Okay Kaya ve benliğin alternatif bir versiyonu

Kaya Wilkins, ya da sahne adıyla Okay Kaya, üçüncü stüdyo albümü SAP için geri sayım fitilini yaktı. Jagjaguwar aracılığıyla 4 Kasım’da yayımlanacak albümün ilk şarkısı “Spinal Tap”, Austin Lee ortaklığıyla hazırlanmış sürreal animasyon klip ile yayımlandı!

Norveç asıllı Amerikalı müzisyen Okay Kaya, şarkı yazmaya folk çizgisini izleyen özgün akustik tınılarla başladı. Yıllar içinde daha çeşitli ve ayrıksı seslerin peşine düşmeyi alışkanlık edindi. “Spinal Tap” bu kovalamacada bizi suyun altına götürüyor ve minik bir monolog ile başlıyor: “Her şey suyun altındaydı. Buz gibi değil; katı bir su gibi.”

Okay Kaya, Berlin’de dolaşırken bulduğu ilhamla yazdığı yeni şarkısını “küçük, komik hayatına sığdırabileceği kadar soyut bir resim” olarak nitelendiriyor. Şarkıyı yazma sebebi ise beynin opak bir levhadan ibaret olmadığını vurgulamak. Bilimsel bir makaleden öğrendiği, sözlerde de bahsi geçen, omurilik sıvısının yol açtığı nörolojik hareketlenmeler müzisyeni heyecanlandırmış. Okay Kaya, bu bilimsel farkındalığı, yalnızca melodilerle değil görsellikle de kompoze etmek istiyor. Minyatür canlandırmalarla dolu animasyon klibi de bu noktada devreye giriyor. 

Müzisyen, gelişmenin olağan sonucu olarak zaman zaman tarzını değiştirse de en başından beri müziğini yalnız bırakmadı ve görsel anlatılarında  hep çeşitlemelere gitti. “Yazma sürecim genellikle kelimeler yerine görüntülerle başlar” diyor Kaya. Yeni albümünü ise bir benlik alternatifi olarak yorumluyor: “Austin’in çok derin bir görsel duyarlılığı var. Birçok çizimimi birlikte tercüme ettik. Benliğin alternatif bir versiyonu olan SAP’yi geliştirdik.” 

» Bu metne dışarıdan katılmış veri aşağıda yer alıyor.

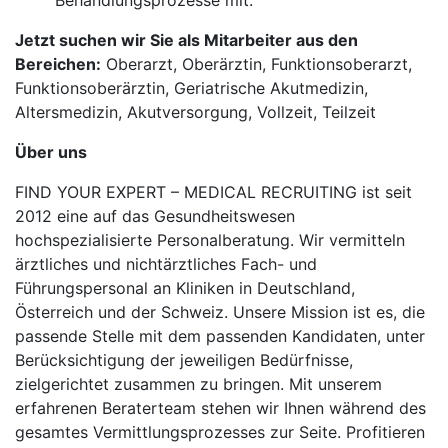
Behandlungsprozesse mit.
Jetzt suchen wir Sie als Mitarbeiter aus den
Bereichen:
Oberarzt, Oberärztin, Funktionsoberarzt,
Funktionsoberärztin, Geriatrische Akutmedizin,
Altersmedizin, Akutversorgung, Vollzeit, Teilzeit
Über uns
FIND YOUR EXPERT – MEDICAL RECRUITING ist seit
2012 eine auf das Gesundheitswesen
hochspezialisierte Personalberatung. Wir vermitteln
ärztliches und nichtärztliches Fach- und
Führungspersonal an Kliniken in Deutschland,
Österreich und der Schweiz. Unsere Mission ist es, die
passende Stelle mit dem passenden Kandidaten, unter
Berücksichtigung der jeweiligen Bedürfnisse,
zielgerichtet zusammen zu bringen. Mit unserem
erfahrenen Beraterteam stehen wir Ihnen während des
gesamtes Vermittlungsprozesses zur Seite. Profitieren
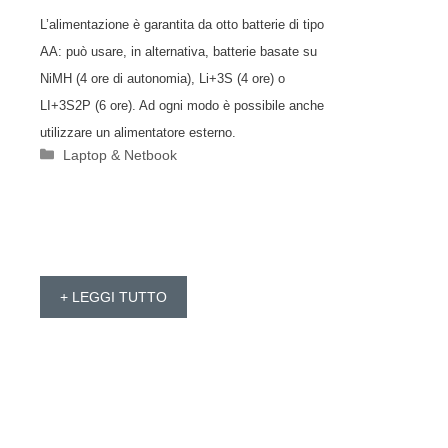
L’alimentazione è garantita da otto batterie di tipo
AA: può usare, in alternativa, batterie basate su
NiMH (4 ore di autonomia), Li+3S (4 ore) o
LI+3S2P (6 ore). Ad ogni modo è possibile anche
utilizzare un alimentatore esterno.
Categorie
Laptop & Netbook
+ LEGGI TUTTO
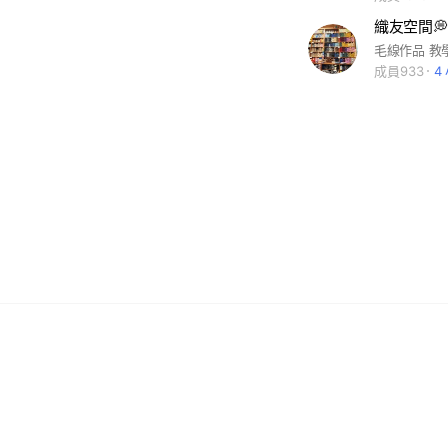
織友空間
毛線作品 教學
成員933
4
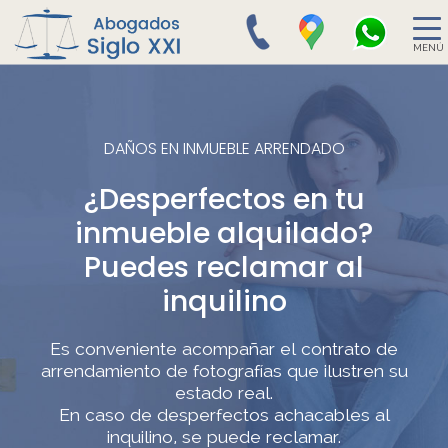
MENÚ
DAÑOS EN INMUEBLE ARRENDADO
¿Desperfectos en tu
inmueble alquilado?
Puedes reclamar al
inquilino
Es conveniente acompañar el contrato de
arrendamiento de fotografías que ilustren su
estado real.
En caso de desperfectos achacables al
inquilino, se puede reclamar.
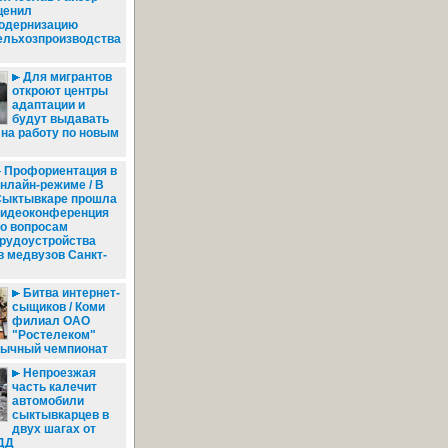
ценил
одернизацию
ельхозпроизводства
Для мигрантов
откроют центры
адаптации и
будут выдавать
на работу по новым
Профориентация в
нлайн-режиме / В
Сыктывкаре прошла
видеоконференция
о вопросам
рудоустройства
 медвузов Санкт-
Битва интернет-
сыщиков / Коми
филиал ОАО
"Ростелеком"
бычный чемпионат
Непроезжая
часть калечит
автомобили
сыктывкарцев в
двух шагах от
ДД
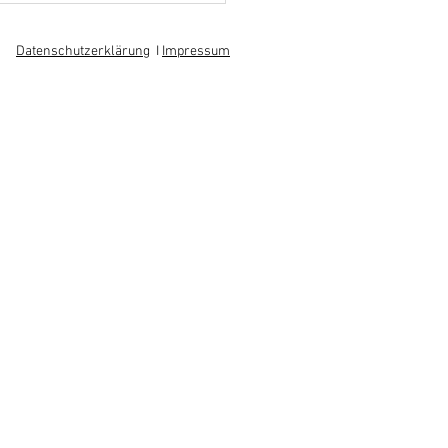
 am regionalen
itsmarkt
Datenschutzerklärung
I
Impressum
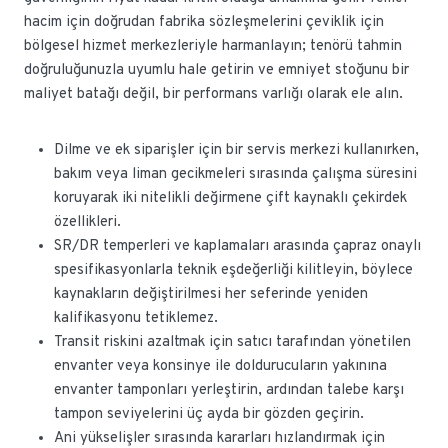
hacim için doğrudan fabrika sözleşmelerini çeviklik için
bölgesel hizmet merkezleriyle harmanlayın; tenörü tahmin
doğruluğunuzla uyumlu hale getirin ve emniyet stoğunu bir
maliyet batağı değil, bir performans varlığı olarak ele alın.
Dilme ve ek siparişler için bir servis merkezi kullanırken,
bakım veya liman gecikmeleri sırasında çalışma süresini
koruyarak iki nitelikli değirmene çift kaynaklı çekirdek
özellikleri.
SR/DR temperleri ve kaplamaları arasında çapraz onaylı
spesifikasyonlarla teknik eşdeğerliği kilitleyin, böylece
kaynakların değiştirilmesi her seferinde yeniden
kalifikasyonu tetiklemez.
Transit riskini azaltmak için satıcı tarafından yönetilen
envanter veya konsinye ile doldurucuların yakınına
envanter tamponları yerleştirin, ardından talebe karşı
tampon seviyelerini üç ayda bir gözden geçirin.
Ani yükselişler sırasında kararları hızlandırmak için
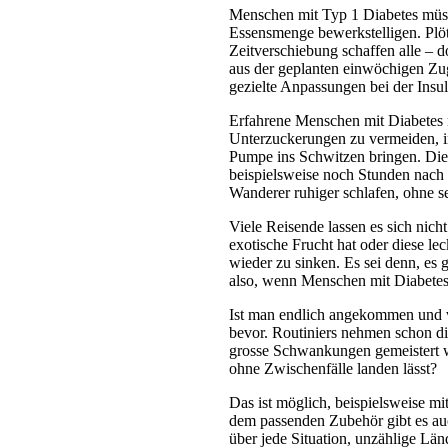
Menschen mit Typ 1 Diabetes müss
Essensmenge bewerkstelligen. Plöt
Zeitverschiebung schaffen alle – 
aus der geplanten einwöchigen Zu
gezielte Anpassungen bei der Insu
Erfahrene Menschen mit Diabetes m
Unterzuckerungen zu vermeiden, i
Pumpe ins Schwitzen bringen. Die
beispielsweise noch Stunden nach
Wanderer ruhiger schlafen, ohne s
Viele Reisende lassen es sich nich
exotische Frucht hat oder diese le
wieder zu sinken. Es sei denn, es
also, wenn Menschen mit Diabetes 
Ist man endlich angekommen und vo
bevor. Routiniers nehmen schon d
grosse Schwankungen gemeistert 
ohne Zwischenfälle landen lässt?
Das ist möglich, beispielsweise 
dem passenden Zubehör gibt es auc
über jede Situation, unzählige Län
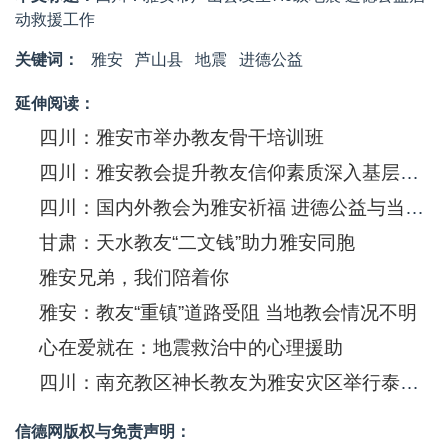
动救援工作
关键词：
雅安
芦山县
地震
进德公益
延伸阅读：
四川：雅安市举办教友骨干培训班
四川：雅安教会提升教友信仰素质深入基层举办培训
四川：国内外教会为雅安祈福 进德公益与当地教会携手展开救援
甘肃：天水教友“二文钱”助力雅安同胞
雅安兄弟，我们陪着你
雅安：教友“重镇”道路受阻 当地教会情况不明
心在爱就在：地震救治中的心理援助
四川：南充教区神长教友为雅安灾区举行泰泽祈祷
信德网版权与免责声明：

Brooklyn’de Gaia Studios‘taki buluşmalarla temeli atılan SAP için pırıl pırıl isimlerin yer aldığı bir künye oluşturulmuş: Nick Hakim, Deem Spencer, Taja Cheek (L’Rain), Adam Green (The Moldy Peaches), Farao ve daha onlarcası… Son olarak 2020’de yayımladığı Watch This Liquid Pour Itself ile sıra dışı, dingin bir senfoni yaratmıştı Okay Kaya. “Spinal Tap” ile anlıyoruz ki daha katmanlı bir ses evrenine dalacağız.